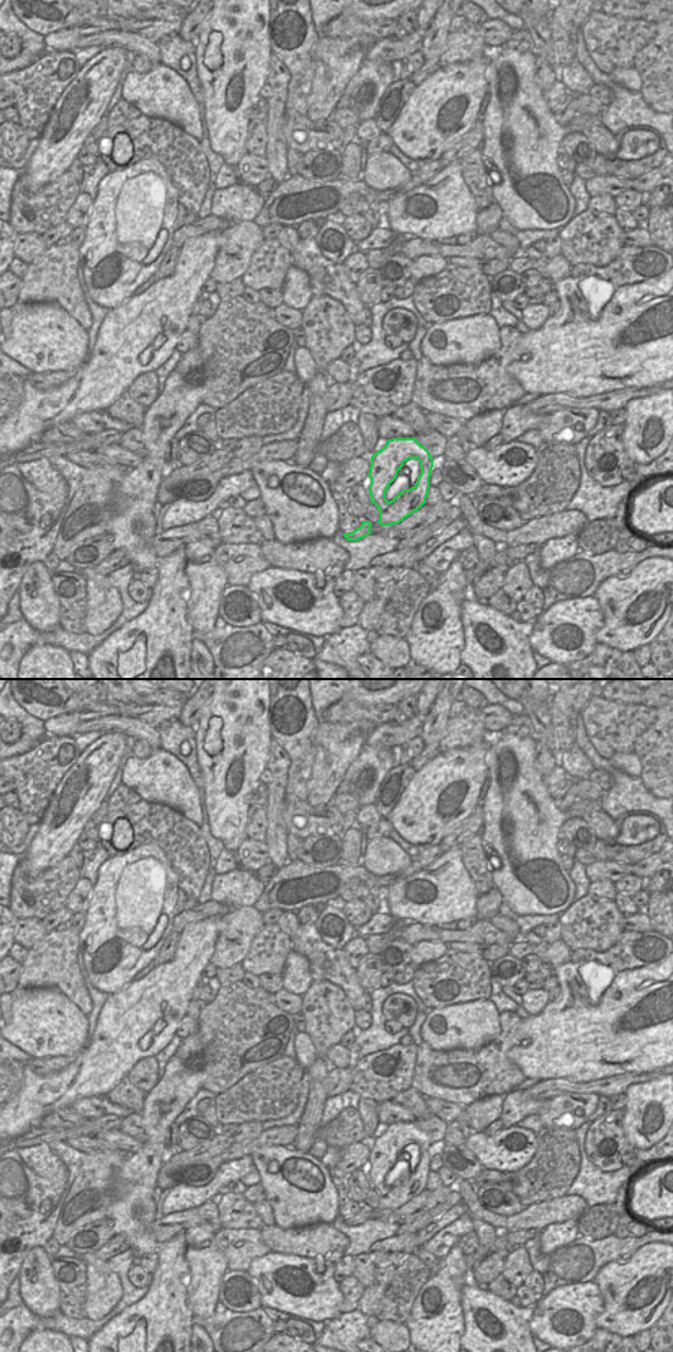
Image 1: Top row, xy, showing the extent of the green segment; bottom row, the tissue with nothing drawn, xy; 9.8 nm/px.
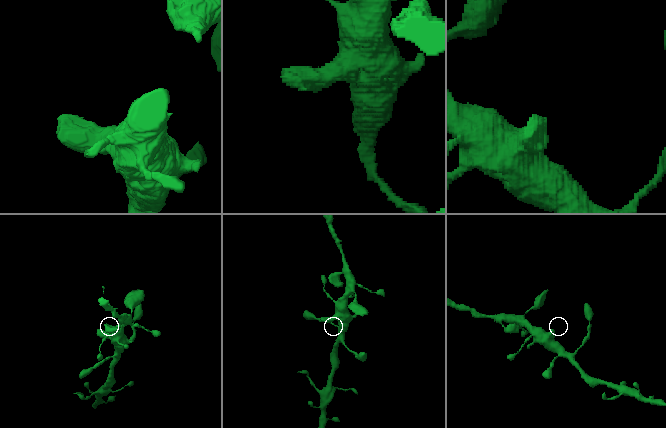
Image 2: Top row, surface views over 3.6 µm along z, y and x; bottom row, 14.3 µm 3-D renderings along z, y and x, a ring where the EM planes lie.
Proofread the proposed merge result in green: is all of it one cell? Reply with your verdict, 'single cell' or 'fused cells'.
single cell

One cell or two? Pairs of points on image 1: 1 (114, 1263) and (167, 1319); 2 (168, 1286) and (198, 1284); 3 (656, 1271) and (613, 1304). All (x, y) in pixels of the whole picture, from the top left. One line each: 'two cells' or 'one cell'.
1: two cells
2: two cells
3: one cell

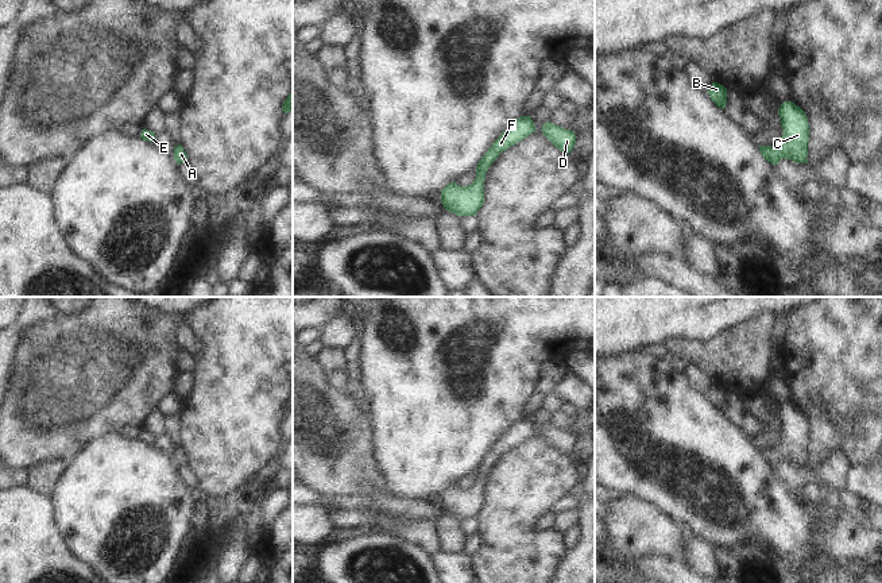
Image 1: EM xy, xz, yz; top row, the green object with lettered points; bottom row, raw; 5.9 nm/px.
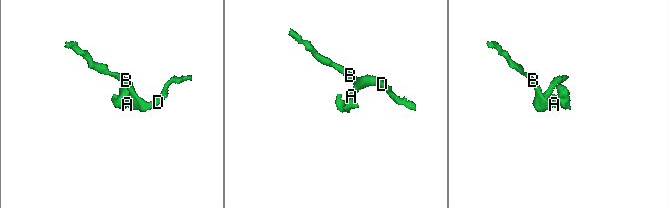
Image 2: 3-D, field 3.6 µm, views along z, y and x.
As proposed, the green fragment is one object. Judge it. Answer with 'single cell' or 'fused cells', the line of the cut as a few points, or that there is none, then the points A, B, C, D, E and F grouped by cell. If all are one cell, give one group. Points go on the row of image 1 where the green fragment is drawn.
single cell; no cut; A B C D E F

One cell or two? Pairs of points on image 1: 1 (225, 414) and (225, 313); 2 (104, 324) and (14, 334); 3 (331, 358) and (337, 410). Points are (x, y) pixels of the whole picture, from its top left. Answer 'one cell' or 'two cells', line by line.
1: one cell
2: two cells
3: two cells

▶ WORK TO BE COMPLETED
Print every line from the one that contains "line by line." to the end of the records, exactly as written, and nothing more.

▶ SOLUTION
One cell or two? Pairs of points on image 1: 1 (225, 414) and (225, 313); 2 (104, 324) and (14, 334); 3 (331, 358) and (337, 410). Points are (x, y) pixels of the whole picture, from its top left. Answer 'one cell' or 'two cells', line by line.
1: one cell
2: two cells
3: two cells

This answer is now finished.